§ What is expected: Carry on the walkthrough about test-driving the NumberGuesser class, picking up after its last paragraph.

§ Reading text:

It's a simple test that ultimately just requires us to set a variable value in our class. The behavior of predicting on the basis of the last previous input can be valuable. It's the simplest prediction that we can start with.

If you run your tests here, you will see them fail. This is what my code looks like after getting this to pass:

class NumberGuesser:
  """Guesses numbers based on the history of your input"""
  def __init__(self):
    self._guessed_numbers = None
  def number_was(self, guessed_number):
    self._guessed_number = guessed_number
  def guess(self):
    return self._guessed_number

Upon making this test pass, we can review it for any refactoring opportunities. It's still pretty simple, so let's keep going. Next, I will have NumberGuesser randomly choose from all of the numbers that were previously guessed, instead of just the last previous guess. I will start with making sure that the guessed number is the one that I've seen before:

def given_two_datapoints_when_asked_to_guess_test():
  #given
  number_guesser = NumberGuesser()
  previously_chosen_numbers = [1,2,5]
  number_guesser.numbers_were(previously_chosen_numbers)
  #when
  guessed_number = number_guesser.guess()
  #then
  assert guessed_number in previously_chosen_numbers, 'the guess should be one of the previously chosen numbers'

Running this test now will cause a new failure. While thinking about the laziest way of getting this test to work, I realized that I can cheat big time. All I need to do is create my new method, and take the first element in the list:

class NumberGuesser:
  """Guesses numbers based on the history of your input"""
  def __init__(self):
    self._guessed_numbers = None
  def numbers_were(self, guessed_numbers):
    self._guessed_number = guessed_numbers[0]
  def number_was(self, guessed_number):
    self._guessed_number = guessed_number
  def guess(self):
    return self._guessed_number

For our purposes, laziness is king. Laziness guards us from the over-engineered solutions, and forces our test suite to become more robust. It does this by making our problem-solving faster, and spurring an uncomfortable feeling that will prompt us to test more edge cases.

§ Dataset excerpts:

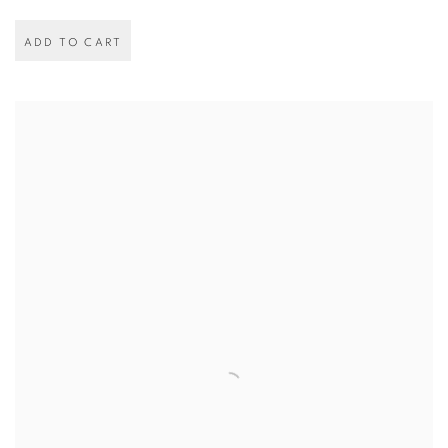
ADD TO CART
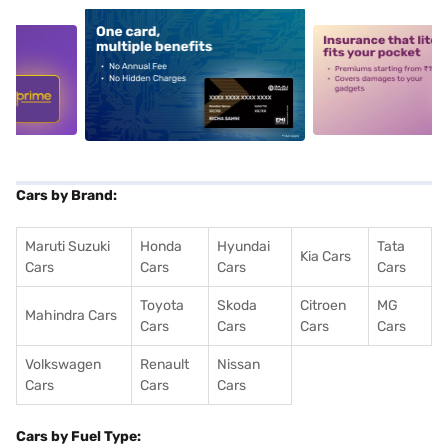
5
alt1
alt2
Cars by Brand:
Maruti Suzuki
Honda
Hyundai
Tata
Kia Cars
Cars
Cars
Cars
Cars
Toyota
Skoda
Citroen
MG
Mahindra Cars
Cars
Cars
Cars
Cars
Volkswagen
Renault
Nissan
Cars
Cars
Cars
Cars by Fuel Type:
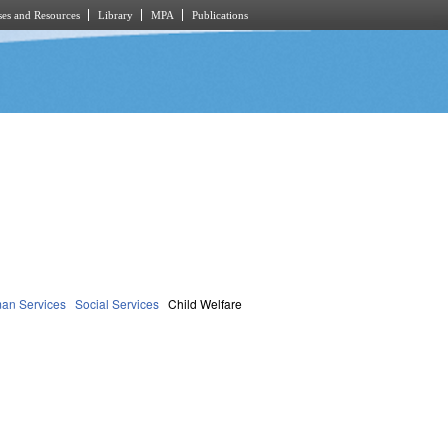
es and Resources
Library
MPA
Publications
an Services
Social Services
Child Welfare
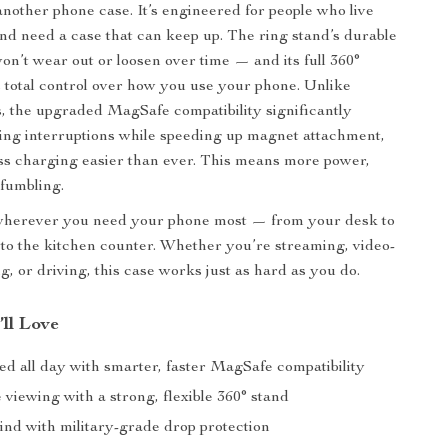
 another phone case. It’s engineered for people who live
 and need a case that can keep up. The ring stand’s durable
on’t wear out or loosen over time — and its full 360°
 total control over how you use your phone. Unlike
, the upgraded MagSafe compatibility significantly
ng interruptions while speeding up magnet attachment,
s charging easier than ever. This means more power,
 fumbling.
d wherever you need your phone most — from your desk to
to the kitchen counter. Whether you’re streaming, video-
g, or driving, this case works just as hard as you do.
’ll Love
ed all day with smarter, faster MagSafe compatibility
viewing with a strong, flexible 360° stand
ind with military-grade drop protection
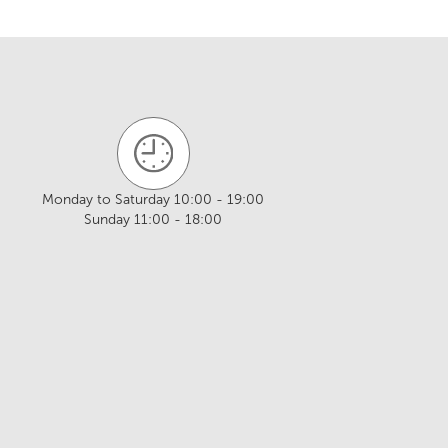
Monday to Saturday 10:00 - 19:00
Sunday 11:00 - 18:00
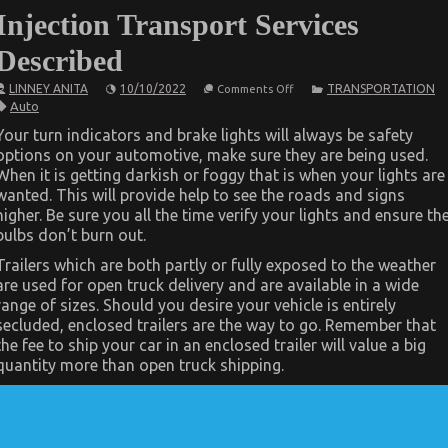
Injection Transport Services
Described
on
LINNEY ANITA
10/10/2022
TRANSPORTATION
Comments Off
The
Auto
Idiot’s
Guide
Your turn indicators and brake lights will always be safety
To
options on your automotive, make sure they are being used.
Automotive
Injection
When it is getting darkish or foggy that is when your lights are
Transport
wanted. This will provide help to see the roads and signs
Services
Described
higher. Be sure you all the time verify your lights and ensure th
bulbs don’t burn out.
Trailers which are both partly or fully exposed to the weather
are used for open truck delivery and are available in a wide
range of sizes. Should you desire your vehicle is entirely
secluded, enclosed trailers are the way to go. Remember that
the fee to ship your car in an enclosed trailer will value a big
quantity more than open truck shipping.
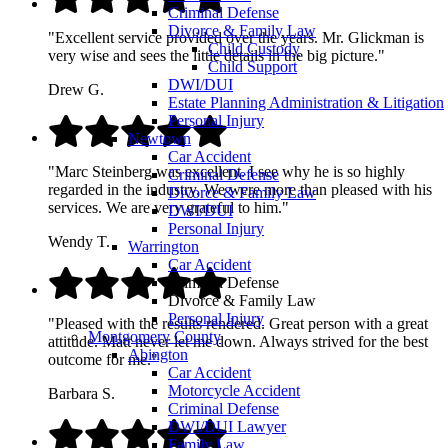
Criminal Defense
Divorce & Family Law
"Excellent service provided over the years. Mr. Glickman is
Child Custody
very wise and sees the little details in the big picture."
Child Support
DWI/DUI
Drew G.
Estate Planning Administration & Litigation
Personal Injury
Newtown
Car Accident
"Marc Steinberg was excellent. I see why he is so highly
Criminal Defense
regarded in the industry. We were more than pleased with his
Divorce & Family Law
services. We are very grateful to him."
DWI/DUI
Personal Injury
Wendy T.
Warrington
Car Accident
Criminal Defense
Divorce & Family Law
Personal Injury
"Pleased with the results rendered. Great person with a great
Montgomery County
attitude. Matt never let me down. Always strived for the best
Abington
outcome for me."
Car Accident
Motorcycle Accident
Barbara S.
Criminal Defense
DWI/DUI Lawyer
Family Law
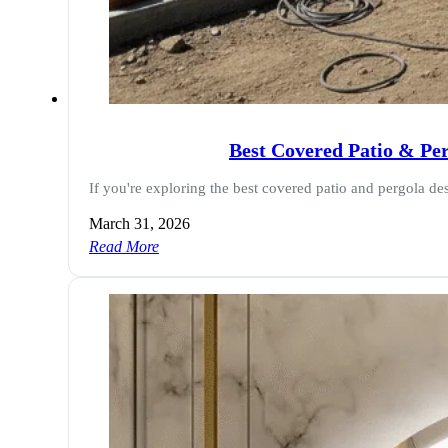
Best Covered Patio & Pe
If you're exploring the best covered patio and pergola de
March 31, 2026
Read More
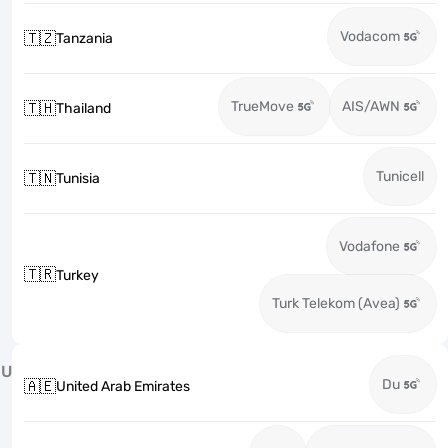
Vodacom
🇹🇿
Tanzania
TrueMove
AIS/AWN
🇹🇭
Thailand
Tunicell
🇹🇳
Tunisia
Vodafone
🇹🇷
Turkey
Turk Telekom (Avea)
U
Du
🇦🇪
United Arab Emirates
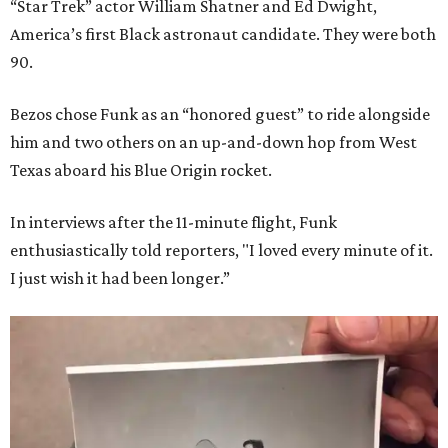
“Star Trek” actor William Shatner and Ed Dwight,
America’s first Black astronaut candidate. They were both
90.
Bezos chose Funk as an “honored guest” to ride alongside
him and two others on an up-and-down hop from West
Texas aboard his Blue Origin rocket.
In interviews after the 11-minute flight, Funk
enthusiastically told reporters, "I loved every minute of it.
I just wish it had been longer.”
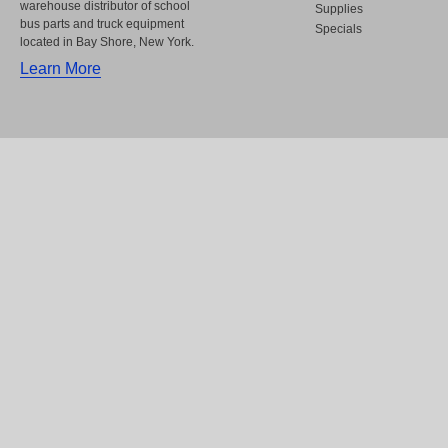
warehouse distributor of school
Supplies
bus parts and truck equipment
Specials
located in Bay Shore, New York.
Learn More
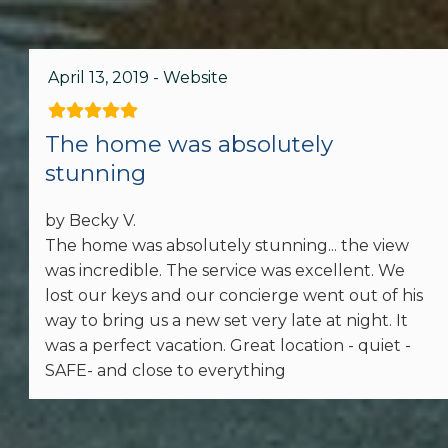
Family
Bathtub
April 13, 2019 - Website
Outdoor
The home was absolutely
stunning
BBQ Area
Patio or Balcony
by Becky V.
The home was absolutely stunning... the view
Grill
was incredible. The service was excellent. We
lost our keys and our concierge went out of his
way to bring us a new set very late at night. It
Home Safety
was a perfect vacation. Great location - quiet -
Carbon Monoxide Detector
SAFE- and close to everything
Fire Extinguisher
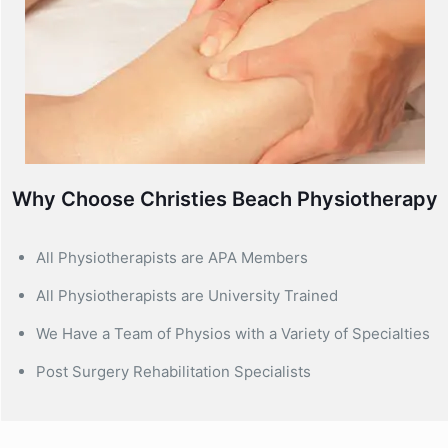
Why Choose Christies Beach Physiotherapy
All Physiotherapists are APA Members
All Physiotherapists are University Trained
We Have a Team of Physios with a Variety of Specialties
Post Surgery Rehabilitation Specialists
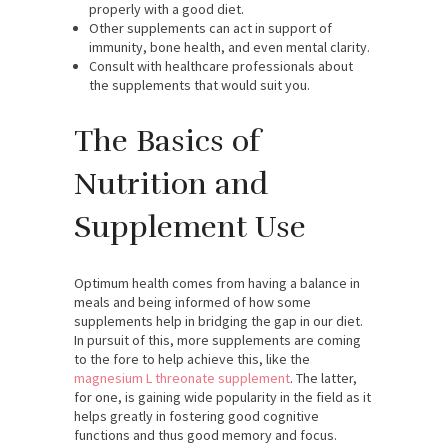
properly with a good diet.
Other supplements can act in support of
immunity, bone health, and even mental clarity.
Consult with healthcare professionals about
the supplements that would suit you.
The Basics of
Nutrition and
Supplement Use
Optimum health comes from having a balance in
meals and being informed of how some
supplements help in bridging the gap in our diet.
In pursuit of this, more supplements are coming
to the fore to help achieve this, like the
magnesium L threonate supplement
. The latter,
for one, is gaining wide popularity in the field as it
helps greatly in fostering good cognitive
functions and thus good memory and focus.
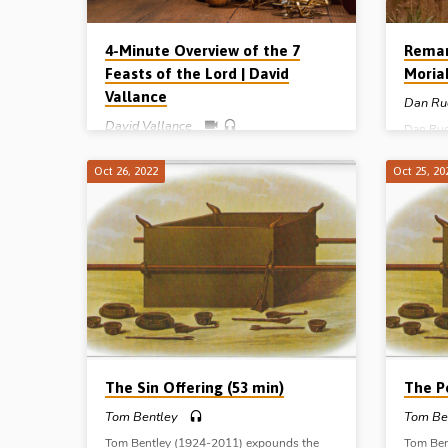
4-Minute Overview of the 7
Remar
Feasts of the Lord | David
Moria
Vallance
Dan Ru
David Vallance
Dan Rud
Abraham
David Vallance gives a 4-minute overview
of the c
of the 7 Feasts of the Lord – from Leviticus
Oct 26, 2022
Oct 25, 20
of Calva
Ch 23 – and their spiritual and
Gen 22:
dispensational significance. The 7 feasts
Ballyme
are: Passover, Unleavened Bread,
Firstfruits, Pentecost, Trumpets, Day of
Atonement and Tabernacles. (Presented in
Stark Road Gospel Hall, Livonia, MI, USA,
10th Nov 2022)
The Sin Offering (53 min)
The P
Tom Bentley
Tom Be
Tom Bentley (1924-2011) expounds the
Tom Ben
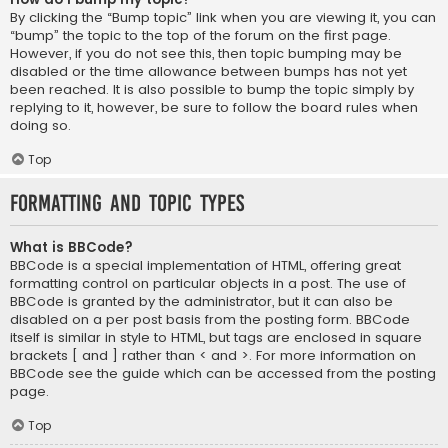
By clicking the “Bump topic” link when you are viewing it, you can
“bump” the topic to the top of the forum on the first page.
However, if you do not see this, then topic bumping may be
disabled or the time allowance between bumps has not yet
been reached. It is also possible to bump the topic simply by
replying to it, however, be sure to follow the board rules when
doing so.
Top
Formatting and Topic Types
What is BBCode?
BBCode is a special implementation of HTML, offering great
formatting control on particular objects in a post. The use of
BBCode is granted by the administrator, but it can also be
disabled on a per post basis from the posting form. BBCode
itself is similar in style to HTML, but tags are enclosed in square
brackets [ and ] rather than < and >. For more information on
BBCode see the guide which can be accessed from the posting
page.
Top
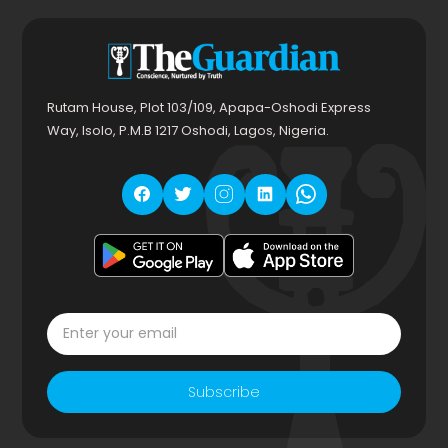
Rutam House, Plot 103/109, Apapa-Oshodi Express
Way, Isolo, P.M.B 1217 Oshodi, Lagos, Nigeria.
Subscribe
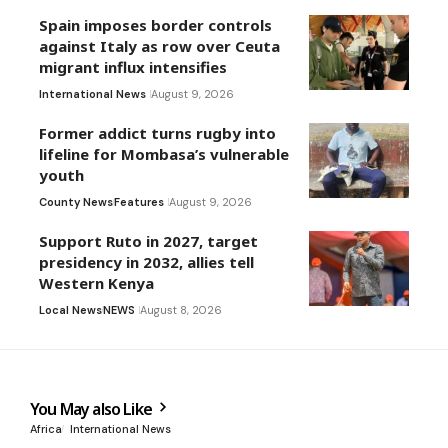
Spain imposes border controls
against Italy as row over Ceuta
migrant influx intensifies
International News
August 9, 2026
Former addict turns rugby into
lifeline for Mombasa’s vulnerable
youth
County News
Features
August 9, 2026
Support Ruto in 2027, target
presidency in 2032, allies tell
Western Kenya
Local News
NEWS
August 8, 2026
You May also Like
Africa
International News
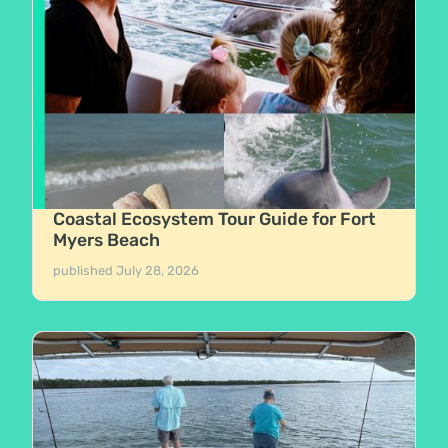
Coastal Ecosystem Tour Guide for Fort
Myers Beach
published
July 28, 2026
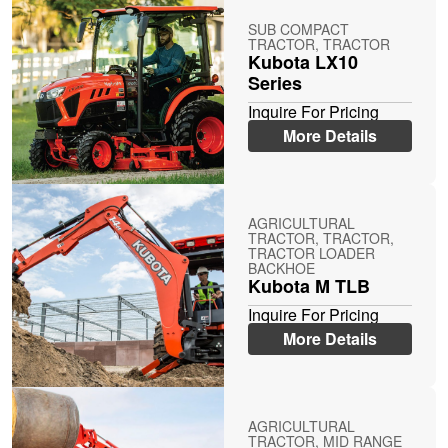
SUB COMPACT
TRACTOR, TRACTOR
Kubota LX10
Series
Inquire For Pricing
More Details
AGRICULTURAL
TRACTOR, TRACTOR,
TRACTOR LOADER
BACKHOE
Kubota M TLB
Inquire For Pricing
More Details
AGRICULTURAL
TRACTOR, MID RANGE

§ Output of the exercise:
So, now I want to assert that I don't always choose the same number. I don't want to force it to always choose a different number, but there should be some mixture. To test this, I will refactor my test, and add a new assertion, as follows:

def given_multiple_datapoints_when_asked_to_guess_many_times_test():
  #given
  number_guesser = NumberGuesser()
  previously_chosen_numbers = [1,2,5]
  number_guesser.numbers_were(previously_chosen_numbers)
  #when
  guessed_numbers = [number_guesser.guess() for i in range(0,100)]
  #then
  for guessed_number in guessed_numbers:
    assert guessed_number in previously_chosen_numbers, 'every guess should be one of the previously chosen numbers'
  assert len(set(guessed_numbers)) > 1, "It shouldn't always guess the same number."

I get the test failure message It shouldn't always guess the same number, which is perfect. This test also causes others to fail, so I will work out the simplest thing that I can do to make everything green again, and I will end up here:

import random
class NumberGuesser:
  """Guesses numbers based on the history of your input"""
  def __init__(self):
    self._guessed_numbers = None
  def numbers_were(self, guessed_numbers):
    self._guessed_numbers = guessed_numbers
  def number_was(self, guessed_number):
    self._guessed_numbers = [guessed_number]
  def guess(self):
    if self._guessed_numbers == None:
      return None
    return random.choice(self._guessed_numbers)

There are probably many ways that one could get this test to pass. We've solved it this way because it's first to my mind, and feels like it's leading us in a good direction. What refactoring do we want to do here? Each method is a single line except the guess method. The guess method is still pretty simple, so let's keep going.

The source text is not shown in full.